Unis dans la diversité – y compris la diversité de sexe et de genre

A quelques jours de la Marche des Fiertés 2023 à Paris, et dans le cadre du mois des Fiertés, Flora Bolter, codirectrice de l’Observatoire LGBTI+ (Fondation Jean-Jaurès) revient, dans cet article, sur les droits LGBTI+ et l’Europe.

Retrouvez l’intervention complète de Flora Bolter lors de l’événement organisé par Sauvons l’Europe le 24 mai dernier
en cliquant ici.

En juin 2023, la guerre consécutive à l’invasion russe en Ukraine fait toujours rage, entre bombardement du barrage de Kakhovka et offensive importante de l’Ukraine pour regagner son territoire.

En juin 2023, en plein dans ce qu’il est désormais convenu d’appeler « le mois des fiertés » à l’échelle internationale, la Douma vote en première lecture une loi interdisant la transition de genre et les accompagnements médicaux correspondants, tandis qu’en Ukraine, Volodymir Zelenskiy envisage la possibilité d’ouvrir la reconnaissance des couples de même sexe à la suite d’une décision de la Cour européenne des droits de l’homme.

La mise sur le même plan de ces deux réalités pourrait sembler absurde, voire scabreuse.
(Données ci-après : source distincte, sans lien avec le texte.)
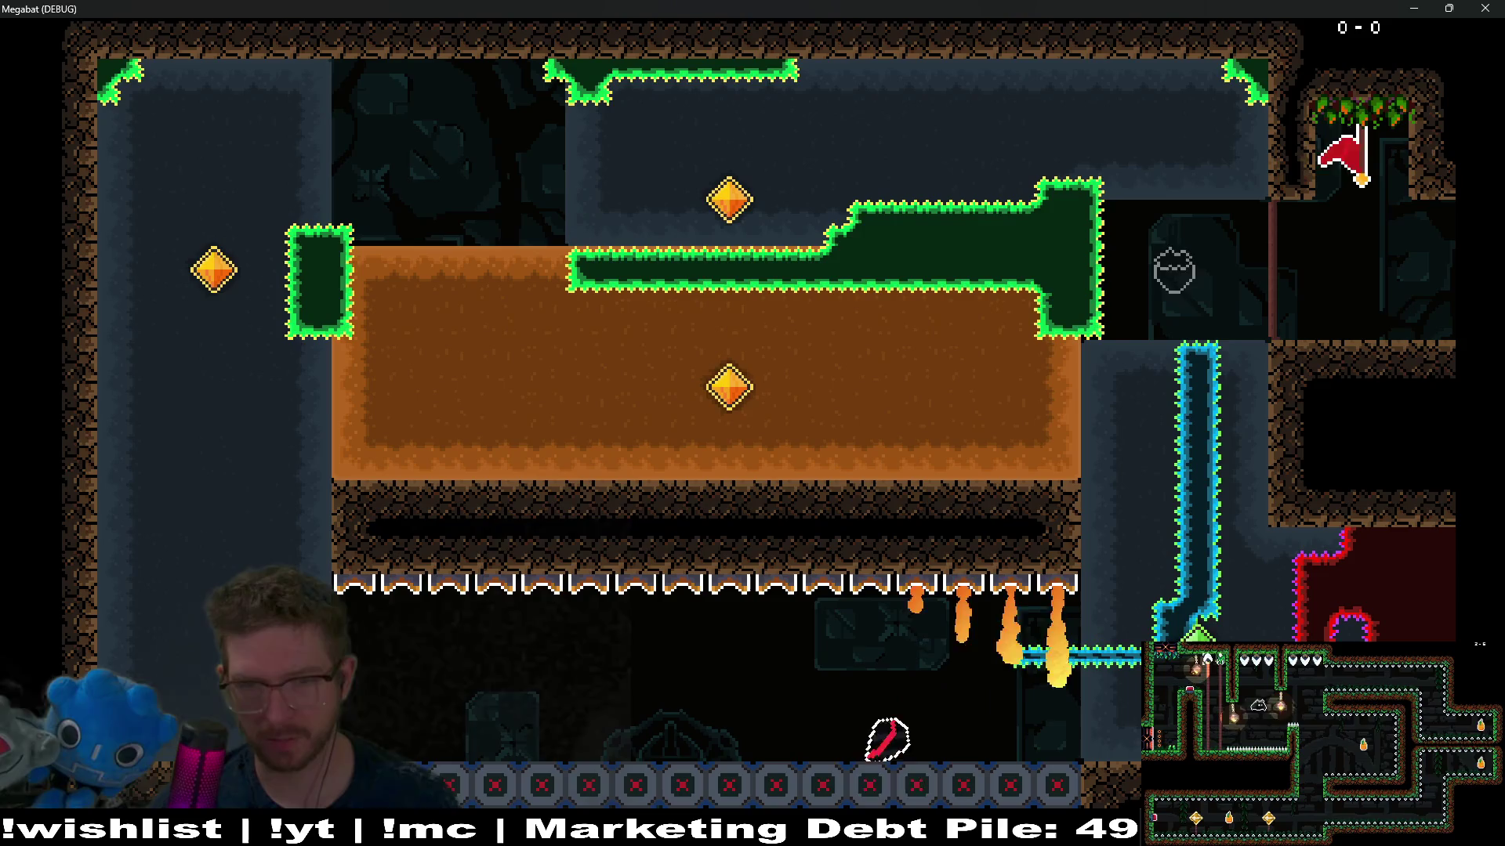
key(Up)
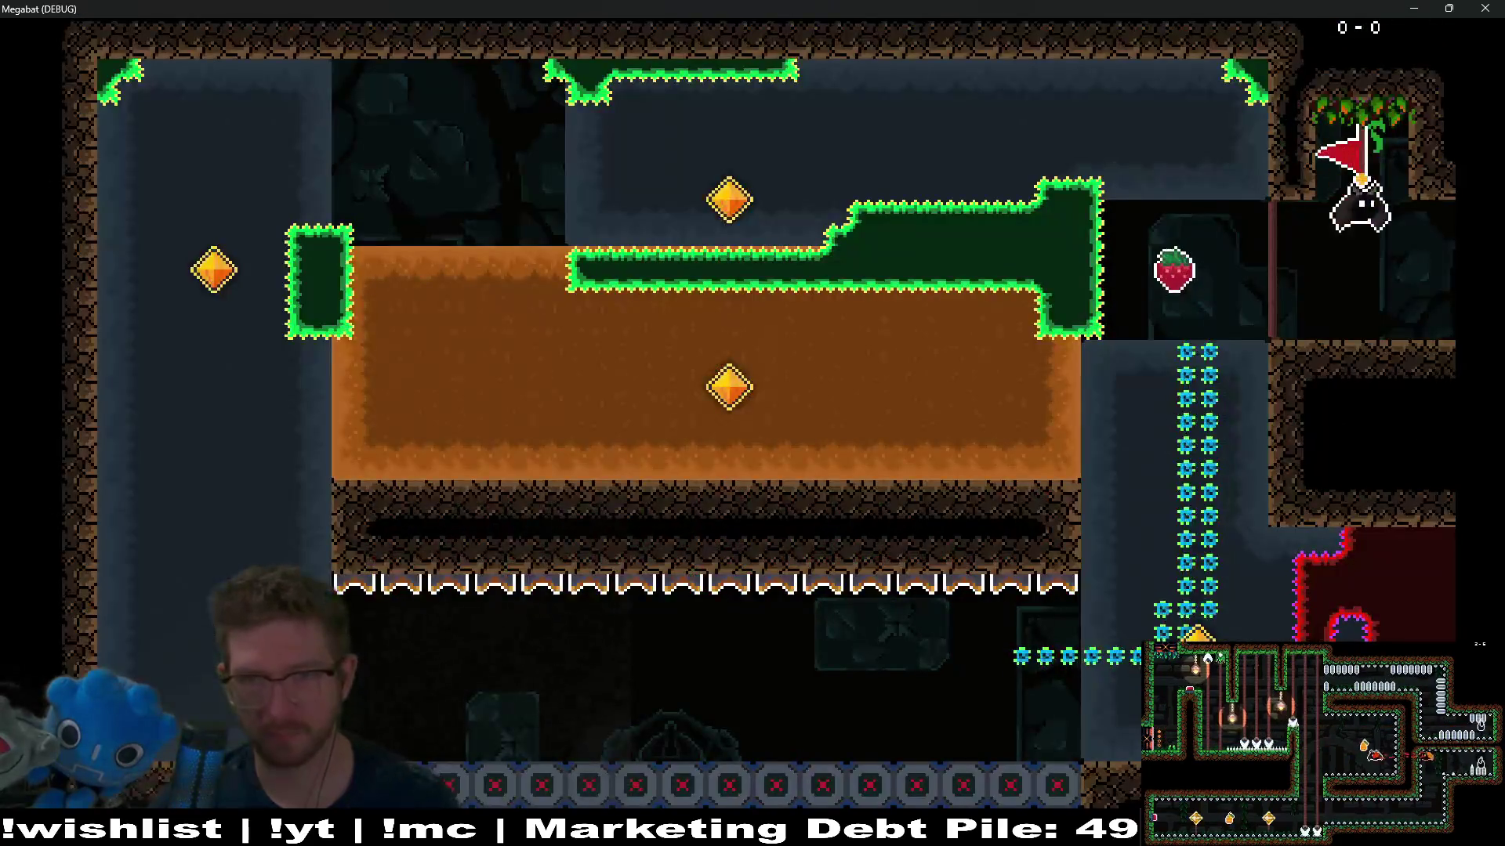
Step: After respawning, tunnel through the sand and turn inside it to reach the middle gem
key(Down)
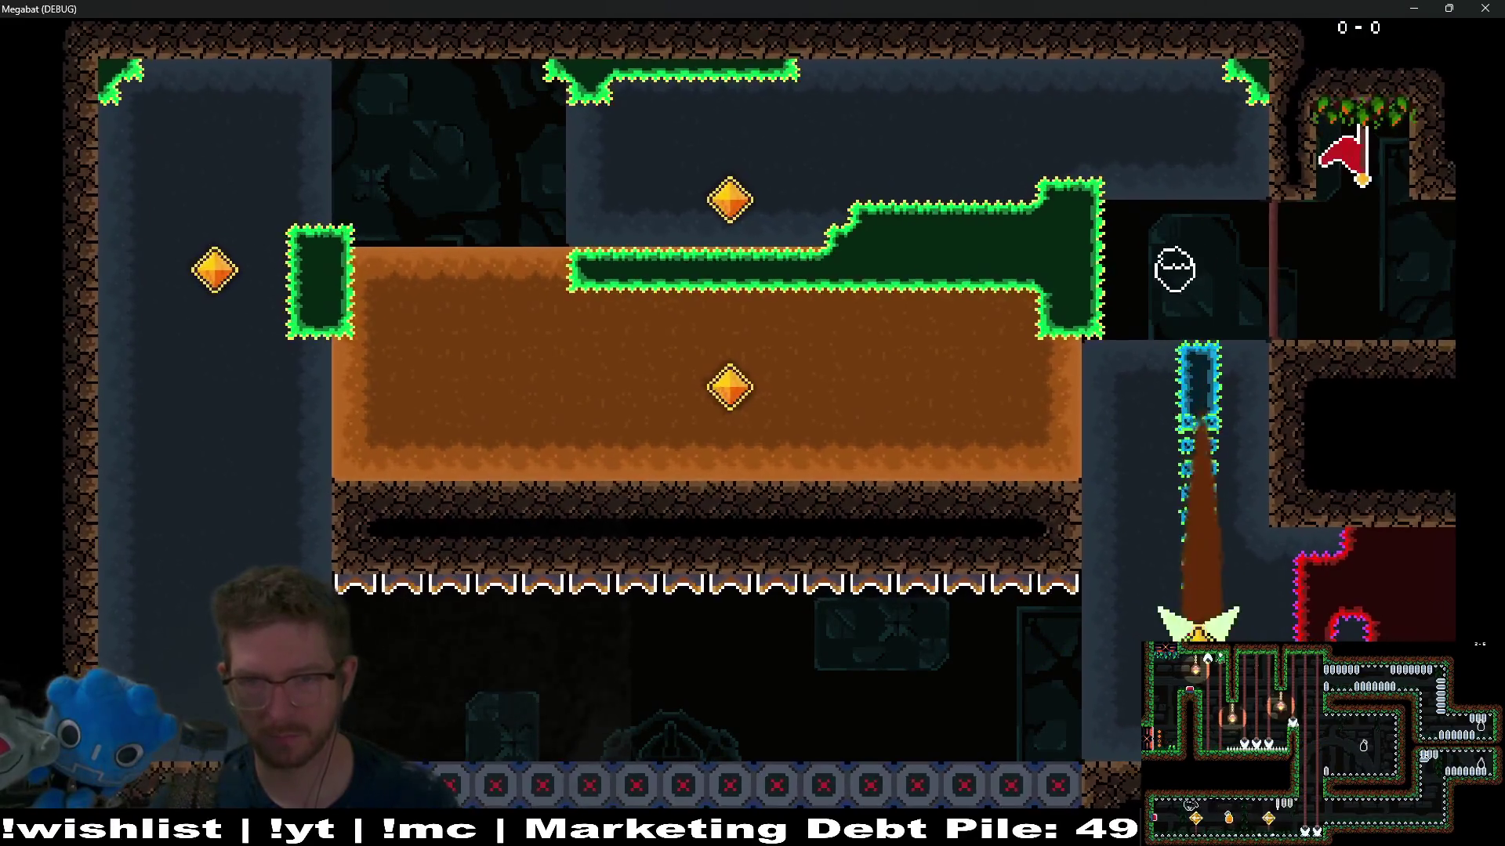
key(Left)
key(Up)
key(Right)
Et pourtant, ce qui se joue sur le front des droits des personnes lesbiennes, gaies, bi, trans, intersexes et au-delà (LGBTI+) entre l’Ukraine et la Russie est une petite pierre de touche d’une opposition plus générale et frontale qui touche aux valeurs fondamentales de nos démocraties libérales – et qui engage la vision que nous nous faisons du projet européen.

Car en se posant comme le dernier bastion des « valeurs culturelles et familiales » face à « l’idéologie anti-famille de l’Occident », pour reprendre les mots du vice-président de la Douma d’État, le régime de Poutine ne fait pas que flatter les instincts haineux d’une majorité de l’opinion russe s’agissant des LGBTI+, il consolide également une dichotomie entre la pureté patriarcale, autoritaire et nationaliste qu’il souhaite incarner et sur laquelle il veut fédérer à l’international, contre un « occident » présenté comme décadent, faible, efféminé.

Et ce discours ne s’adresse pas à n’importe qui : c’est avant tout les pays de l’ancienne URSS et du Pacte de Varsovie qui sont sommés de ne pas se rapprocher de l’Europe et de l’OTAN – rapprochement incarné au plus haut degré par l’Ukraine post-Yanoukovitch.

Et Poutine n’est pas le seul entrepreneur politique mondial qui compte sur les haines envers les LGBTI+ pour faire son beurre, toujours au détriment d’un « occident » fantasmé : outre ses succédanés hongrois et polonais, outre les mouvements religieux du Sud mondial, un nouvel acteur s’affirme de plus en plus sur ce front, principalement malgré lui : les Etats-Unis voient se multiplier des initiatives législatives anti-LGBTI+ de manière effrénée et parfois victorieuse, dans une frénésie (491 propositions ou projets de loi dans les différents États au 16 juin 2023) qui inquiète même l’ONU.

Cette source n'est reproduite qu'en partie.